• _EXTRAIT DE PAGE_
◆ ◆ ◆ ◆ ◆

Intervention de Laurence Tubiana

Réunion du 5 novembre 2014 à 9h00
Commission du développement durable et de l'aménagement du territoire

Laurence Tubiana, ambassadrice chargée des négociations sur le changement climatique, représentante spéciale pour la conférence Paris Climat :

Cette audition intervient à un moment important alors que nous nous apprêtons à honorer la mission qui a été confiée à la France de préparer et présider la conférence des parties en décembre 2015. Le travail parlementaire est essentiel car l'accord que nous allons discuter porte principalement sur les politiques nationales : la vision de l'énergie, sa consommation, sa transformation, la modernisation technologique des économies. Le débat sur le climat est moins international que national. Les parlementaires français ont donc un rôle à y jouer.

Le moment est important car chacun se souvient de Copenhague. L'Union européenne ne peut pas se permettre un échec.

Certaines choses se sont améliorées mais les forces contraires demeurent. J'observe aussi une grande lassitude de cette négociation. Un accord est indispensable pour indiquer aux partenaires économiques la transformation de l'économie qui est recherchée afin qu'ils s'y engagent résolument.

L'accord qui pourrait être annoncé le 12 décembre 2015 sera nécessairement intergouvernemental. Contrairement à Kyoto, la France a pour mandat de négocier un accord universel qui engage toutes les parties et pas seulement les pays développés.

◆ ◆ ◆ ◆ ◆

• _DONNÉES FOURNIES_

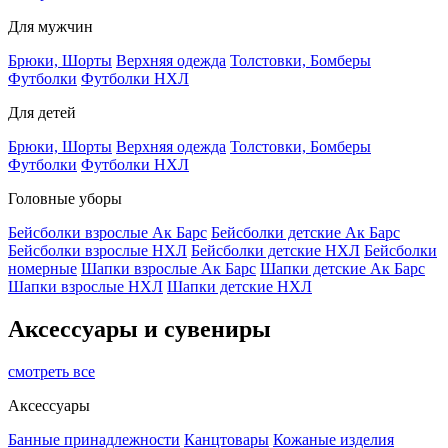
Для мужчин
Брюки, Шорты
Верхняя одежда
Толстовки, Бомберы
Футболки
Футболки НХЛ
Для детей
Брюки, Шорты
Верхняя одежда
Толстовки, Бомберы
Футболки
Футболки НХЛ
Головные уборы
Бейсболки взрослые Ак Барс
Бейсболки детские Ак Барс
Бейсболки взрослые НХЛ
Бейсболки детские НХЛ
Бейсболки
номерные
Шапки взрослые Ак Барс
Шапки детские Ак Барс
Шапки взрослые НХЛ
Шапки детские НХЛ
Аксессуары и сувениры
смотреть все
Аксессуары
Банные принадлежности
Канцтовары
Кожаные изделия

◆ ◆ ◆ ◆ ◆

• _CONSIGNE DE TRAVAIL_
Pouvez-vous reproduire intégralement et mot pour mot l'intervention de Laurence Tubiana ?

• _RÉSULTAT ATTENDU_
Intervention de Laurence Tubiana

Réunion du 5 novembre 2014 à 9h00
Commission du développement durable et de l'aménagement du territoire

Laurence Tubiana, ambassadrice chargée des négociations sur le changement climatique, représentante spéciale pour la conférence Paris Climat :

Cette audition intervient à un moment important alors que nous nous apprêtons à honorer la mission qui a été confiée à la France de préparer et présider la conférence des parties en décembre 2015. Le travail parlementaire est essentiel car l'accord que nous allons discuter porte principalement sur les politiques nationales : la vision de l'énergie, sa consommation, sa transformation, la modernisation technologique des économies. Le débat sur le climat est moins international que national. Les parlementaires français ont donc un rôle à y jouer.

Le moment est important car chacun se souvient de Copenhague. L'Union européenne ne peut pas se permettre un échec.

Certaines choses se sont améliorées mais les forces contraires demeurent. J'observe aussi une grande lassitude de cette négociation. Un accord est indispensable pour indiquer aux partenaires économiques la transformation de l'économie qui est recherchée afin qu'ils s'y engagent résolument.

L'accord qui pourrait être annoncé le 12 décembre 2015 sera nécessairement intergouvernemental. Contrairement à Kyoto, la France a pour mandat de négocier un accord universel qui engage toutes les parties et pas seulement les pays développés.